Stored data entries
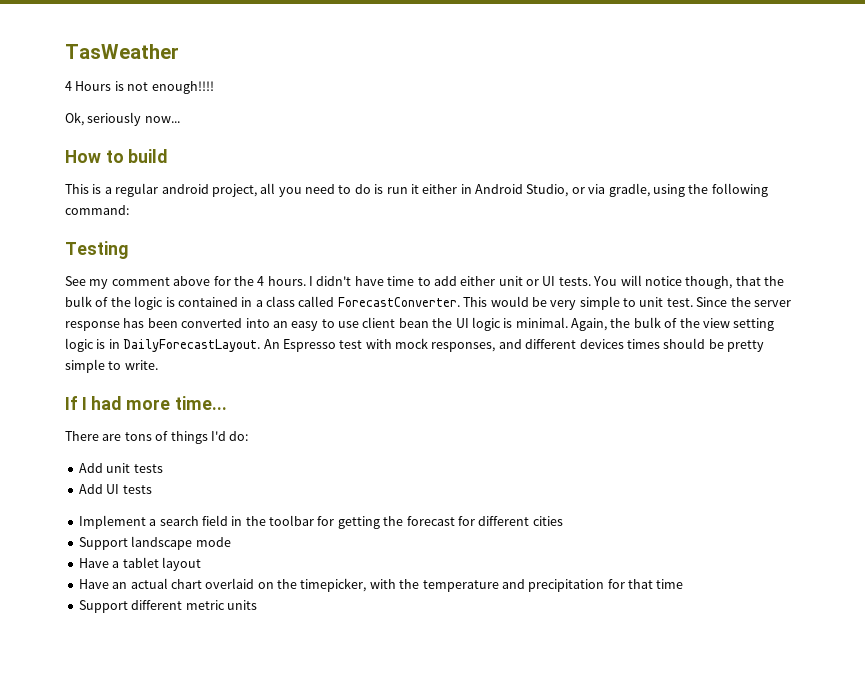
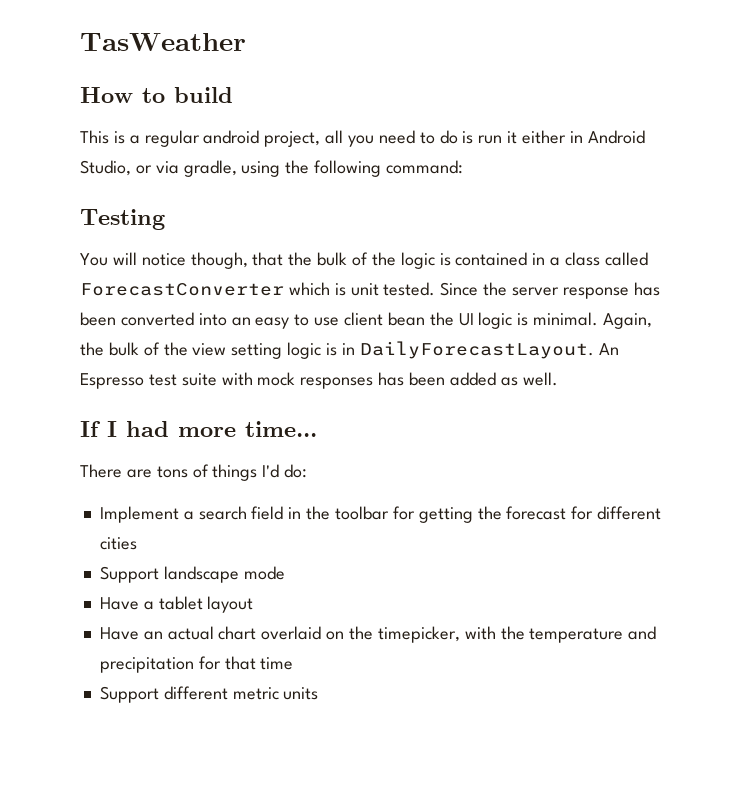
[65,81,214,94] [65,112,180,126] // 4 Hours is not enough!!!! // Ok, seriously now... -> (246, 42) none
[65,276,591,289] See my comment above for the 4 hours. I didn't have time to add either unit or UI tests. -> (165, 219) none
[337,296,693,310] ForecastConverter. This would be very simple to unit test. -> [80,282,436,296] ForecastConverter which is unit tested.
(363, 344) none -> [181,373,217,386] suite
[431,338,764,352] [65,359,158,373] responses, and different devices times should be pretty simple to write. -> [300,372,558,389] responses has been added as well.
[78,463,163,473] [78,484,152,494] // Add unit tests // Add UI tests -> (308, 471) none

◆ **Your assignment**: With the pictures omitted, print each line of the data above precisely as given.

◆ **Solution**:
[65,81,214,94] [65,112,180,126] // 4 Hours is not enough!!!! // Ok, seriously now... -> (246, 42) none
[65,276,591,289] See my comment above for the 4 hours. I didn't have time to add either unit or UI tests. -> (165, 219) none
[337,296,693,310] ForecastConverter. This would be very simple to unit test. -> [80,282,436,296] ForecastConverter which is unit tested.
(363, 344) none -> [181,373,217,386] suite
[431,338,764,352] [65,359,158,373] responses, and different devices times should be pretty simple to write. -> [300,372,558,389] responses has been added as well.
[78,463,163,473] [78,484,152,494] // Add unit tests // Add UI tests -> (308, 471) none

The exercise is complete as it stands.